• _What the task asks_:
Reproduce the portion of the Houston Texans 2022 season text that opens with the words containing "21st season in" and closes with "on March 18.", matching it word for word.

• _Document section_:
============
21st season in franchise history

The 2022 season was the Houston Texans' 21st in the National Football League (NFL) and their only season under Lovie Smith, following the firing of David Culley at the end of the 2021 season.

This was their first season since 2016 without quarterback Deshaun Watson on the roster, as he was traded to the Cleveland Browns on March 18.

The Texans recorded their first tie in franchise history against the Indianapolis Colts in Week 1. However, the Texans struggled as they had their worst start since 2005. Houston was the first team to be eliminated from playoff contention for the second consecutive season in Week 13, becoming the first NFL team to do this in back-to-back seasons since the Cleveland Browns accomplished this feat in 2016 and 2017. The Texans failed to improve upon their 4–13 record from the previous year, and posted a 9-game losing streak from Week 7 to Week 15, their worst losing streak since 2013. They failed to win a home game in 2022, going 0–7–1 at NRG Stadium. Hours after their season-ending win against the Colts, the Texans parted ways with head coach Lovie Smith after only one season with the organization, marking the third consecutive year that the team fired its head coach. As of 2026, this is the most recent season the Texans missed the playoffs, finished with a losing record, and finished in last place in the AFC South.

==Draft==

2022 Houston Texans Draft
| Round | Selection | Player | Position | College | Notes |
| 1 | 3 | Derek Stingley Jr. | CB | LSU |  |
| 13 | Traded to Philadelphia |  |  | from Cleveland |
| 15 | Kenyon Green | OG | Texas A&M | from Miami via Philadelphia |
| 2 | 37 | Jalen Pitre | S | Baylor |  |
| 44 | John Metchie III | WR | Alabama | from Cleveland |
| 3 | 68 | Traded to Cleveland |  |  |  |
| 75 | Christian Harris | LB | Alabama | from Denver |
| 80 | Traded to Denver |  |  | from New Orleans |
| 4 | 107 | Dameon Pierce | RB | Florida | from Detroit via Cleveland |
| 108 | Traded to Cleveland |  |  |  |
| 124 | Traded to Cleveland |  |  | from Philadelphia |
| 137 | Traded to Carolina |  |  | from LA Rams |
| 5 | 148 | Traded to Chicago |  |  |  |
| 150 | Thomas Booker | DT | Stanford | from Chicago |
| 162 | Traded to Denver |  |  | from Philadelphia |
| 166 | Traded to Chicago |  |  | from Arizona via Philadelphia |
| 170 | Teagan Quitoriano | TE | Oregon State | from Tampa Bay via New England |
| 6 | 183 | Traded to New England |  |  |  |
| 205 | Austin Deculus | OT | LSU | from Green Bay |
| 207 | Traded to Chicago |  |  | from San Francisco via NY Jets |
| 7 | 224 | Traded to New England |  |  |  |
| 228 | Traded to Green Bay |  |  | from Chicago |
| 245 | Traded to New England |  |  | from Dallas |

Draft trades

2022 Houston Texans undrafted free agents
| Name | Position | College | Ref. |
| Myron Cunningham | OT | Arkansas |  |
| Damion Daniels | DT | Nebraska |
| Drew Estrada | WR | Baylor |
| Jacobi Francis | DB | Memphis |
| Seth Green | TE | Minnesota |
| Jake Hansen | LB | Illinois |
| Kolby Harvell-Peel | DB | Oklahoma State |
| Kurt Hinish | DL | Notre Dame |
| Johnny Johnson III | WR | Oregon |
| Tristin McCollum | DB | Sam Houston State |

==Staff==

===Offseason changes===

====Head coach====

The Houston Texans fired first-year head coach David Culley on January 13, 2022, who most notably led the Texans to a win at AFC No. 1 seed Tennessee Titans.
============
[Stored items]
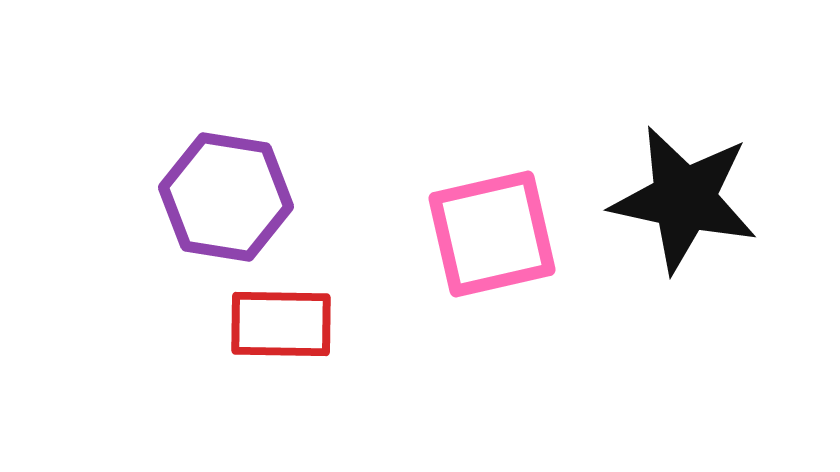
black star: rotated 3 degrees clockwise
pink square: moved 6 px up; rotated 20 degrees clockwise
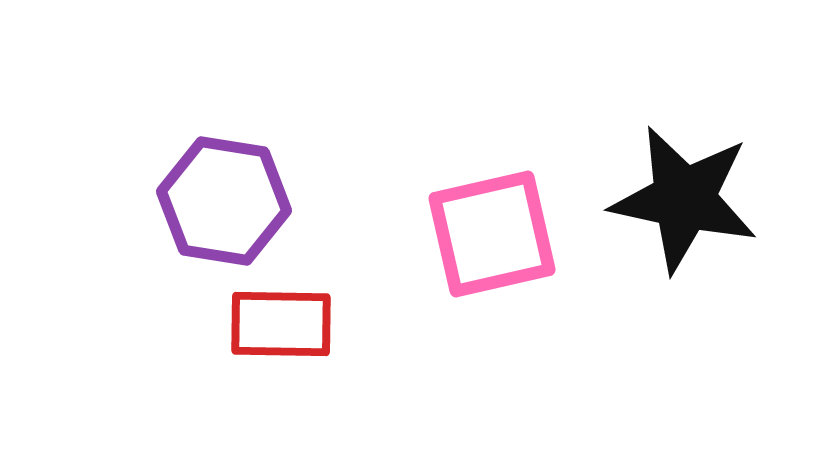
purple hexagon: moved 2 px left, 4 px down
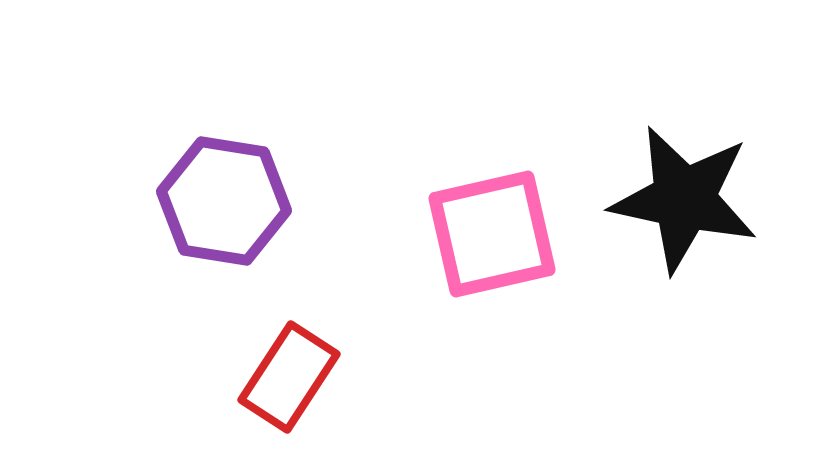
red rectangle: moved 8 px right, 53 px down; rotated 58 degrees counterclockwise
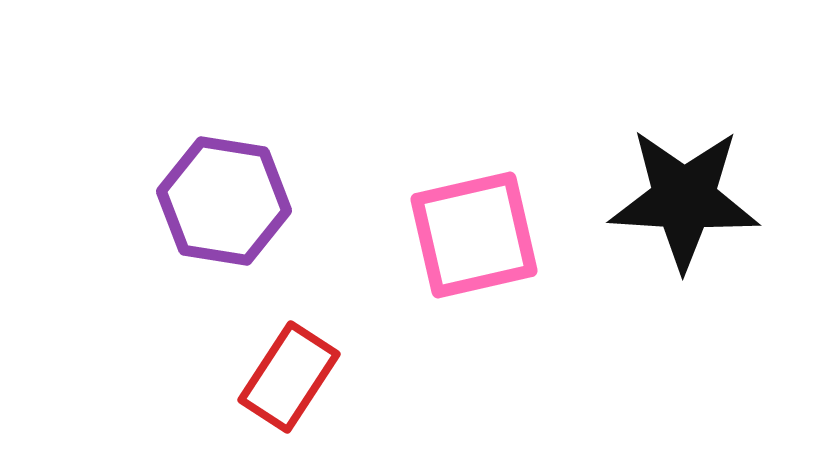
black star: rotated 9 degrees counterclockwise
pink square: moved 18 px left, 1 px down
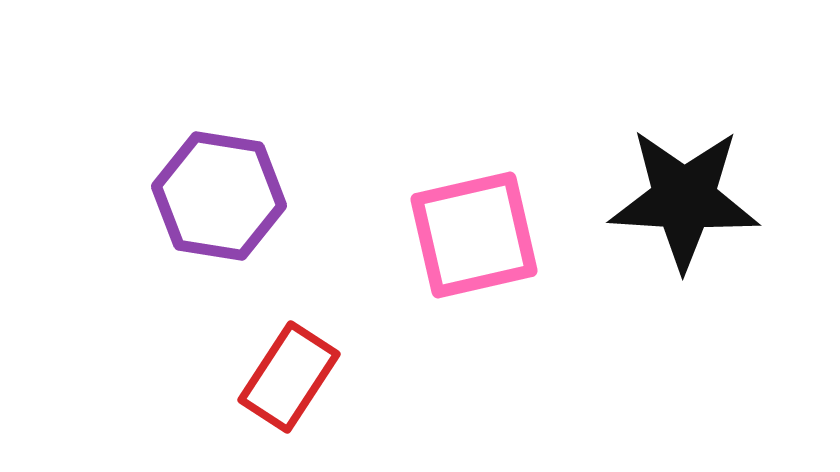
purple hexagon: moved 5 px left, 5 px up
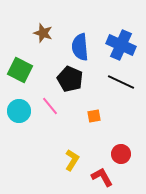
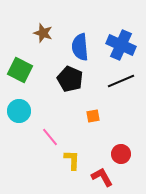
black line: moved 1 px up; rotated 48 degrees counterclockwise
pink line: moved 31 px down
orange square: moved 1 px left
yellow L-shape: rotated 30 degrees counterclockwise
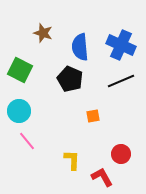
pink line: moved 23 px left, 4 px down
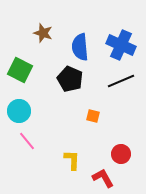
orange square: rotated 24 degrees clockwise
red L-shape: moved 1 px right, 1 px down
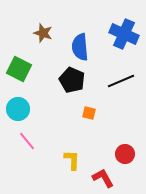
blue cross: moved 3 px right, 11 px up
green square: moved 1 px left, 1 px up
black pentagon: moved 2 px right, 1 px down
cyan circle: moved 1 px left, 2 px up
orange square: moved 4 px left, 3 px up
red circle: moved 4 px right
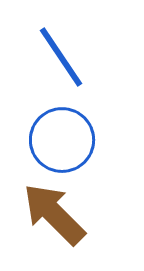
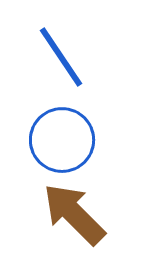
brown arrow: moved 20 px right
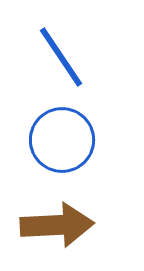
brown arrow: moved 17 px left, 11 px down; rotated 132 degrees clockwise
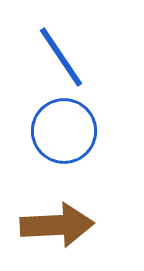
blue circle: moved 2 px right, 9 px up
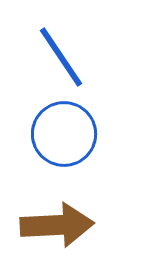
blue circle: moved 3 px down
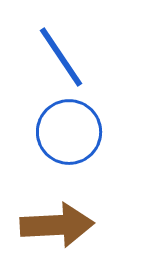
blue circle: moved 5 px right, 2 px up
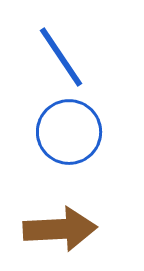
brown arrow: moved 3 px right, 4 px down
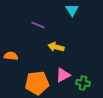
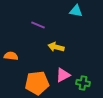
cyan triangle: moved 4 px right, 1 px down; rotated 48 degrees counterclockwise
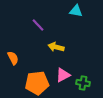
purple line: rotated 24 degrees clockwise
orange semicircle: moved 2 px right, 2 px down; rotated 56 degrees clockwise
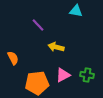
green cross: moved 4 px right, 8 px up
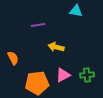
purple line: rotated 56 degrees counterclockwise
green cross: rotated 16 degrees counterclockwise
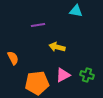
yellow arrow: moved 1 px right
green cross: rotated 24 degrees clockwise
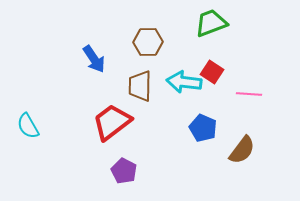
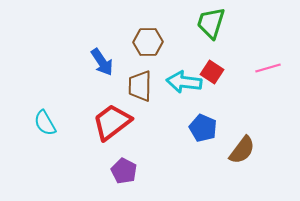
green trapezoid: rotated 52 degrees counterclockwise
blue arrow: moved 8 px right, 3 px down
pink line: moved 19 px right, 26 px up; rotated 20 degrees counterclockwise
cyan semicircle: moved 17 px right, 3 px up
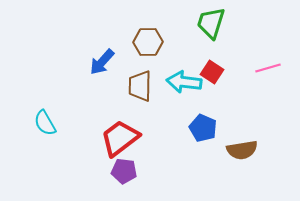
blue arrow: rotated 76 degrees clockwise
red trapezoid: moved 8 px right, 16 px down
brown semicircle: rotated 44 degrees clockwise
purple pentagon: rotated 20 degrees counterclockwise
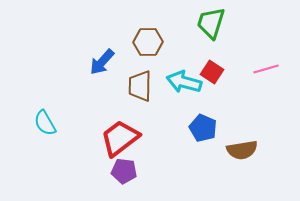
pink line: moved 2 px left, 1 px down
cyan arrow: rotated 8 degrees clockwise
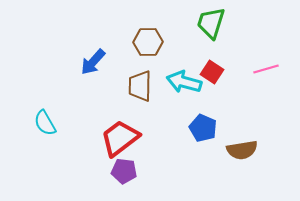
blue arrow: moved 9 px left
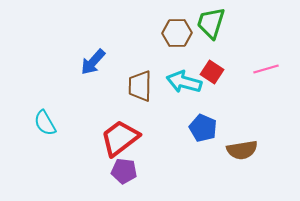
brown hexagon: moved 29 px right, 9 px up
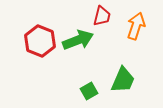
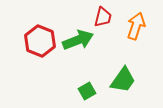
red trapezoid: moved 1 px right, 1 px down
green trapezoid: rotated 12 degrees clockwise
green square: moved 2 px left
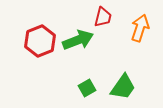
orange arrow: moved 4 px right, 2 px down
red hexagon: rotated 16 degrees clockwise
green trapezoid: moved 7 px down
green square: moved 3 px up
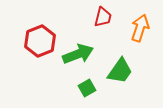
green arrow: moved 14 px down
green trapezoid: moved 3 px left, 16 px up
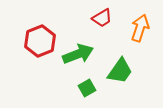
red trapezoid: moved 1 px left, 1 px down; rotated 45 degrees clockwise
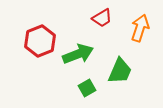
green trapezoid: rotated 12 degrees counterclockwise
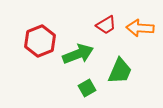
red trapezoid: moved 4 px right, 7 px down
orange arrow: rotated 104 degrees counterclockwise
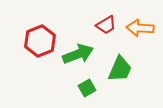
green trapezoid: moved 2 px up
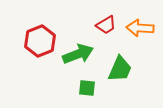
green square: rotated 36 degrees clockwise
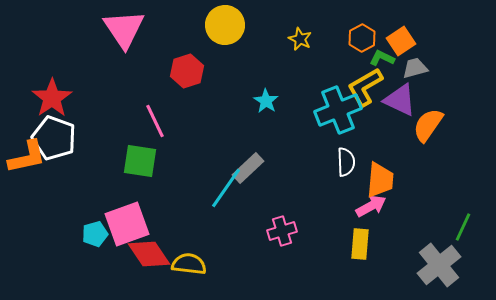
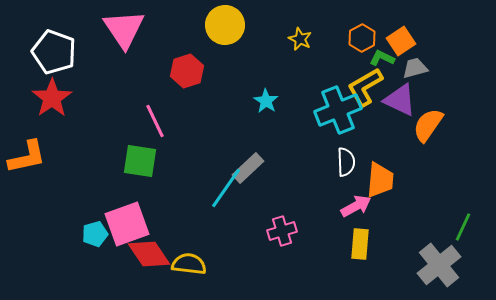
white pentagon: moved 86 px up
pink arrow: moved 15 px left
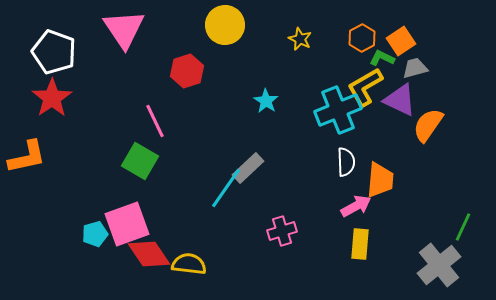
============
• _Completed task_:
21st season in franchise history

The 2022 season was the Houston Texans' 21st in the National Football League (NFL) and their only season under Lovie Smith, following the firing of David Culley at the end of the 2021 season.

This was their first season since 2016 without quarterback Deshaun Watson on the roster, as he was traded to the Cleveland Browns on March 18.